If he doesnt look dehydrated, then its fine. You cant make him drink!!! Take him out every few days for a bath. He'll be cool


----------



## Emmy1 (Jul 13, 2009)

Dragons don't really need to drink as they get enough water from their food. I think the most moisture they get is from crickets but I'm not sure. Some do drink but the ones I have kept have never drank. I make sure they get plenty of baths as they absorb water through their skin. It also helps them to shed easier. A shallow water dish changed daily should always be offered, reguardless of the animal drinking or not.


----------



## paynestaley (May 28, 2009)

I've only ever seen my beardies drink from their water bowl a small number of times, and rarely without me splashing the water for them so they can see it - I think the only time was when I first got my female, as soon as I put her in the viv she ran straight to the water bowl for a drink! It's completely normal for them not to drink from their water bowl though. Mine sometimes drink the water when I bath them, or my male will drink droplets I put on his nose if I splash the water first.


----------



## CBR1100XX (Feb 19, 2006)

justin fisk said:


> can anyone help or give me advice caus my bearded dragon never seems to drink and the last couple of days when i have sprayed him on his rock he only seems so tick the rock or i have to hold him over his water bowl is that normal or not or do they not tend to drink much water


I have had my Beardie since he was 8 weeks old he is now he is now nearly 4 years old and has never had a water bowl let alone had a drink.:whistling2:


----------



## Ron Magpie (Oct 11, 2009)

A lot of lizards won't drink from a bowl- spraying onto rocks or plants seems to work. But, as lots of people have said, beardies are desert reptiles, and get most of their water from their prey. Give a water bowl anyway, but don't worry if he doesn't use it much, if he seems healthy.


----------



## Charlottie (Oct 4, 2008)

Just a queston, surely it isnt the best idea to spray the dragon as it could raise the humidity in the viv?? 
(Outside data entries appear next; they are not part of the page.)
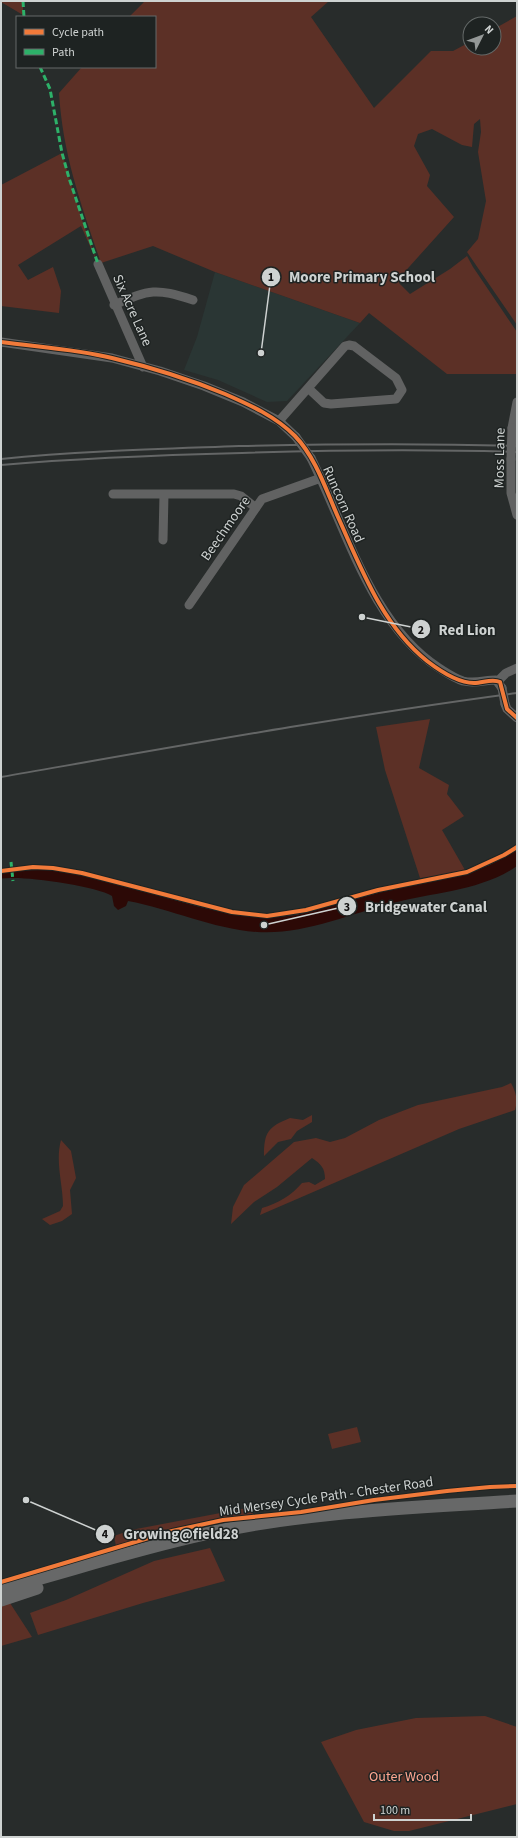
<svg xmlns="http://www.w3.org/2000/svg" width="518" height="1838" font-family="'Source Sans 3',sans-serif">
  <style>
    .built { fill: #2a3634 }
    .green { fill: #5c3026 }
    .water { fill: #2c0906 }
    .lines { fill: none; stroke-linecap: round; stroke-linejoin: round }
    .canal { stroke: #2c0906; stroke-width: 7 }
    .minor { stroke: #616262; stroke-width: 9 }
    .highway { stroke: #676868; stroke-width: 13 }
    .rail { stroke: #646666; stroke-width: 2 }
    .minor-bridge { stroke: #616262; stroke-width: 9 }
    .quiet { stroke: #2db169; stroke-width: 3; stroke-dasharray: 6 3; stroke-linecap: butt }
    .cycleway-casing { stroke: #1e2322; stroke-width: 6 }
    .cycleway { stroke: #f17a3a; stroke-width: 4 }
    .labels { text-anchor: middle; stroke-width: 3; stroke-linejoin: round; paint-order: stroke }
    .street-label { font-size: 14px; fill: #ced2d1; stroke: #1e2322 }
    .park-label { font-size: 14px; fill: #ffa691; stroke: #1e2322 }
    .leader { fill: none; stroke: #ced2d1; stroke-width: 1.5 }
    .callout-dot { fill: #ced2d1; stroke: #1e2322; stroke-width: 1.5 }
    .mark-label { font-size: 12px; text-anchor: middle; font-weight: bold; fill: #111 }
    .callout-label { font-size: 15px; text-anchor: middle; font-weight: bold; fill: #ced2d1; stroke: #1e2322; stroke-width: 3; stroke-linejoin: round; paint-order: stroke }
  </style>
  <rect width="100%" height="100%" fill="#282c2b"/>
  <path class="built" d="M215 272 360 323 287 401 267 402 218 380 184 370 197 337Z"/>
  <path class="green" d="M1 1H23V15L1 2Z
    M142 1H329L311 17 374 108 431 51H453L470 42V48H494V29L517 16V325L467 252 478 239 486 201 478 152 481 132 480 119 474 124 472 147 462 145 432 129 418 134 414 146 430 175 427 186 454 217 401 276 399 283 410 294 450 269 467 256 473 267 517 332V374H447L369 313 360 323 215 272 153 246 101 263C81 204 63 156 59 93L82 67H155V17H129L144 2Z
    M62 153 82 220 98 264 81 226 18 265 28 280 53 267 61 291 59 313 1 306V185Z
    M430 719 419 768 449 785 447 794 464 816 442 830 465 870 447 875 420 878 385 770 376 727Z
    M511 1083C516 1092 518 1100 515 1110L459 1129 260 1215 262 1208C277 1204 292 1195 302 1183L309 1182 315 1185 325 1179C325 1168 321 1164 312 1158L277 1187 254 1202 231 1224 233 1207 244 1185 294 1142 316 1138 330 1142 345 1138 379 1120 418 1105 502 1087Z
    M312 1115V1122L297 1131 291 1139 278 1142 264 1156C264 1132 268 1127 290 1118L303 1120Z
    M61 1140 71 1151 76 1178 70 1190 72 1214 62 1221 50 1225 42 1219 60 1211 63 1206C63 1184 55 1162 61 1140Z
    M357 1427 361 1442 332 1449 328 1434Z
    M252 1507 254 1520H238L192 1527 145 1541 133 1543 121 1549 116 1546 114 1536 131 1530Z
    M210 1548 225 1581 143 1603 38 1635 30 1613 66 1600 154 1561Z
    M10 1603 32 1637 1 1646V1605Z
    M485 1716 517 1727V1804L409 1831H394L364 1822 321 1742 356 1730 416 1718Z"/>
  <path class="water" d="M517 850V866C481 891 434 892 393 903 349 914 304 935 257 932 213 929 171 909 128 901L126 906 118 910 114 906 112 896C97 886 29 877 11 878V872C30 870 49 869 68 872 144 884 219 926 297 915L415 883 460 876 490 865Z"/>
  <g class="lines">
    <path class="canal" d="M1 875 19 874"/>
    <path class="minor" d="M98 264 143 367
      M114 305C151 289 155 288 193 300
      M1 342 112 358 160 371 204 386 243 402 279 421 296 437
      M279 421 345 346 349 345 354 346 396 378 402 390 396 399 331 404 324 403 308 388
      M512 428 517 402
      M311 458C346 528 371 624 439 668 447 673 454 678 463 681 475 684 485 680 496 680L502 688
      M511 459V493L517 515
      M113 494H234L241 496 256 508
      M163 540 164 494
      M189 605 262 499 321 478
      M498 681 506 673 517 668
      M505 704 507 709 517 718"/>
    <path class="highway" d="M1 1589C69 1571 136 1549 205 1534 307 1511 413 1508 517 1501
      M1 1600 37 1588"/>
    <path class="rail" d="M1 459C80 451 160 449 239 446 332 444 424 443 517 446
      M1 465C81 458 162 455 242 453 334 450 425 449 517 452
      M1 777C173 747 344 716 517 693"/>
    <path class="minor-bridge" d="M296 437 311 458
      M511 459 512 428
      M502 688 505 704"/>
    <path class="quiet" d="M23 1 24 17
      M40 67 50 89 62 153 69 178 98 264
      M11 862 13 881"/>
    <defs>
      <path id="cycleway" d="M1 342C38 347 76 349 112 358 150 367 189 379 225 394 250 405 275 416 295 436 316 458 326 490 338 517 361 568 382 625 427 661 440 671 458 683 474 683 483 683 492 678 500 682L507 709 517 718
        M1 871 33 867 53 868 82 873 232 912 267 916 306 910 378 890 467 872 504 855 517 847
        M1 1582 172 1531 223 1520 301 1512 374 1500 447 1491 490 1487 517 1486"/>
    </defs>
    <use href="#cycleway" class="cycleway-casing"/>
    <use href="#cycleway" class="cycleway"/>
  </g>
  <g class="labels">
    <g class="street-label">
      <text transform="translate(133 310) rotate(66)" y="5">Six Acre Lane</text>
      <text transform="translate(499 458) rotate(-89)" y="5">Moss Lane</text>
      <text transform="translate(344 504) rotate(66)" y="5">Runcorn Road</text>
      <text transform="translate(225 528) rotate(-55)" y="5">Beechmoore</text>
      <text transform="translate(326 1496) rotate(-8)" y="5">Mid Mersey Cycle Path - Chester Road</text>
    </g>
    <g class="park-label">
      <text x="404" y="1781">Outer Wood</text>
    </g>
  </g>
  <path class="leader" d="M261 353L271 277M362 617L421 629M264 925L347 906M26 1500L105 1534"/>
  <g class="callout-dot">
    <circle cx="261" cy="353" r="4"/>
    <circle cx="362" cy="617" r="4"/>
    <circle cx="264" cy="925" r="4"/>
    <circle cx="26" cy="1500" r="4"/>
    <circle cx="271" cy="277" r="10"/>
    <circle cx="421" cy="629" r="10"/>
    <circle cx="347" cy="906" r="10"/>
    <circle cx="105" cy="1534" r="10"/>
  </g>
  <g class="mark-label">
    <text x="271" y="281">1</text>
    <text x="421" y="634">2</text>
    <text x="347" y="911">3</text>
    <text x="105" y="1538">4</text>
  </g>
  <g class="callout-label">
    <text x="362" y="282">Moore Primary School</text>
    <text x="467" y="635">Red Lion</text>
    <text x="426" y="912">Bridgewater Canal</text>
    <text x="181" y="1539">Growing@field28</text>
  </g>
  <rect width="518" height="1838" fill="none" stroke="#ced2d1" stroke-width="4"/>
  <rect x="16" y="16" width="140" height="52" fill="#1e2322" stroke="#646968"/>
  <rect x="24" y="29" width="20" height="6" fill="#f17a3a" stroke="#646968"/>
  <text x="52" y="36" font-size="12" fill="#ced2d1">Cycle path</text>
  <rect x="24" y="49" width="20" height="6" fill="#2db169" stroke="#646968"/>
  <text x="52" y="56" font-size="12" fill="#ced2d1">Path</text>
  <g transform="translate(482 36) rotate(48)"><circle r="19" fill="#1e2322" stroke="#646968"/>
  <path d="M0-3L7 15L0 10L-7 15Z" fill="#949897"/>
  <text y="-6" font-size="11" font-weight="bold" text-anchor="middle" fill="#ced2d1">N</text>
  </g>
  <path d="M374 1814v6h97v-6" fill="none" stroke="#ced2d1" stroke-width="2"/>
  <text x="380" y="1814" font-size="12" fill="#ced2d1" stroke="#1e2322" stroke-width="3" paint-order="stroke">100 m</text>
</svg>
Oh and as other people have said many beardies dont drink from the water bowl but i think a shallow water dish should be put in the viv just as an option for them. As long as they are healthyl and not dehydrated everything will be ok!! If you didnt want to do this then a bath for them will help.


----------



## vitticeptus (Jul 16, 2008)

I have seven beardies and only one of them has ever used a water dish.


----------



## Mujician (Mar 7, 2007)

I dont really know anything about beardies or their care, but I have read on here a lot of people dont recommend a water bowl for beadies due to them being suceptible to RI. I would imagine spraying would pose a greater threat than water bowl and I would just stick to giving it a bath every few days. Just to aid with shedding and a bit of excercise!


----------



## byron1987 (May 7, 2009)

all i do to give my bds water is i have a spray bottle and i hold it above ther head and let it drip on to ther nose 3 of mine know when i get the bottle out they sit and lick the drops from the bottle nd my other 3 drink from the rocks i have a spray bottle from willkinsons 1.50 ! : victory:


----------



## Pleco07 (Aug 15, 2007)

CBR1100XX said:


> I have had my Beardie since he was 8 weeks old he is now he is now nearly 4 years old and has never had a water bowl let alone had a drink.:whistling2:


Same, I had my BD from 8 weeks old to 2yrs old. I never offered a water bowl/spraying


----------